それでも、後方から追ってくる気配が消えるまで、気を抜くことはできなかった。
「ピーキーすぎるんだよ、お前の戦い方」
エコーがぼやく。
「何の話だ?」
「避けられるうちは強い。でも一度判断を間違えたら終わり。普通はもう少し余裕を持たせる」
「余裕ならある」
「回復薬の残りは?」
「四本」
「今、一体で一本使っただろ」
「まだ四回は間違えられる」
「そういう数え方をするな」
探偵は薄く笑った。
*
霧が少し薄くなった頃、前方に巨大な岩壁が現れた。
中央には大きな亀裂が走り、その奥に暗い空間が口を開けている。
洞窟の入口だった。
中から冷たい風が流れ、水滴の落ちる音がかすかに響いている。
「ここが《奈落の洞》だ」
エコーが入口を見上げた。
「洞窟の向こうは次のエリアにつながってる。
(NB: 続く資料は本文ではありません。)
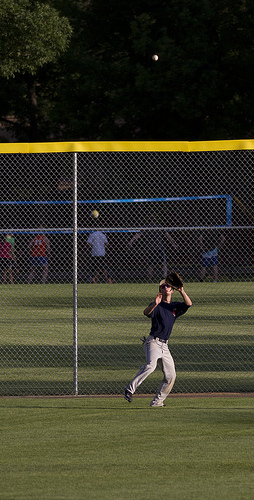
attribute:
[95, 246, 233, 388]
player — trying, wearing, playing, catcher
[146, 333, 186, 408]
pants — grey, white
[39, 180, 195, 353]
fence — behind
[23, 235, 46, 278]
shirt — orange, white, green, red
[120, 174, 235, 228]
net — behind, blue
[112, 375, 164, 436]
foot — above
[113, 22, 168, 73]
ball — flying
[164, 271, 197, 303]
mitt — catching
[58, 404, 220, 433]
grass — green, present, here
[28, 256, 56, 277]
shorts — blue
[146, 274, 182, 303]
face — wearing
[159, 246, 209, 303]
glove — leather, here, present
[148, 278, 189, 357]
shirt — black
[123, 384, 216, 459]
shoes — black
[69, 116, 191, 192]
marker — yellow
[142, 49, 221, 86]
baseball — white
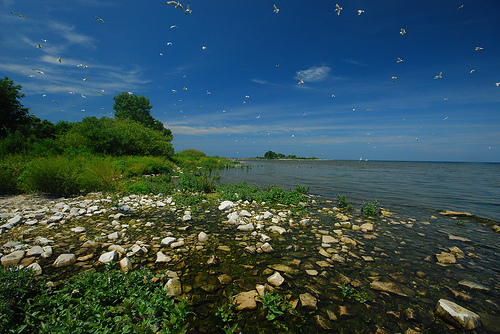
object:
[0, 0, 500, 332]
scenery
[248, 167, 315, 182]
water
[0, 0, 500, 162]
sky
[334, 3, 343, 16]
bird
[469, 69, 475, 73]
birds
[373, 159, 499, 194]
water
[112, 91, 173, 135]
tree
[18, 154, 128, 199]
bush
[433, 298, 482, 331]
rocks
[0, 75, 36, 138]
bushy tree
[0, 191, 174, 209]
land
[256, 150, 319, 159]
island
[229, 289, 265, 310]
plants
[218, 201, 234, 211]
plants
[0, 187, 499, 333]
plants and rocks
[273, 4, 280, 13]
bird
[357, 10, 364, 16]
bird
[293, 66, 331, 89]
cloud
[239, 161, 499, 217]
ocean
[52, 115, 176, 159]
trees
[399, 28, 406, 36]
bird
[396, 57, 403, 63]
bird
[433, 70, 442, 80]
bird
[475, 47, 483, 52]
bird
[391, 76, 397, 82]
bird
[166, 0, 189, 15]
bird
ただ、中は分岐が多い。瘴気がたまってる場所もあるし、霧の裂谷より敵のレベルも高い」
「地図は?」
「入口付近しか表示されない。先へ進めば少しずつ更新される」
「途中で戻れなくなる場所は?」
「正規の道を外れなければない」
探偵がエコーを見る。
「正規の道なら、か」
「今度は川底みたいな場所を探すなよ」
「探すとは言ってない」
「言ってなくてもやるだろ、お前は」
探偵は洞窟の奥へ目を向けた。
黒い闇の中に、道らしいものは見えない。
「幽霊でも出そうだな」
エコーが黙った。
ほんの一拍だけだった。
「……趣味の悪いこと言うなよ」
「雰囲気の話だ」
「この洞窟にアンデッド系の出現設定はない。出るのは獣と虫と、瘴気から生まれた魔物だ」
「なら、安心だな」
「何が安心なんだよ」
探偵は洞窟へ一歩踏み込んだ。
「何もいないと確認できる」
「お前の『確認』は、普通より範囲が広すぎるんだよ」
エコーは入口の前でわずかに迷い、それから探偵の後を追った。
二人の姿が、暗い洞窟の中へ消えていった。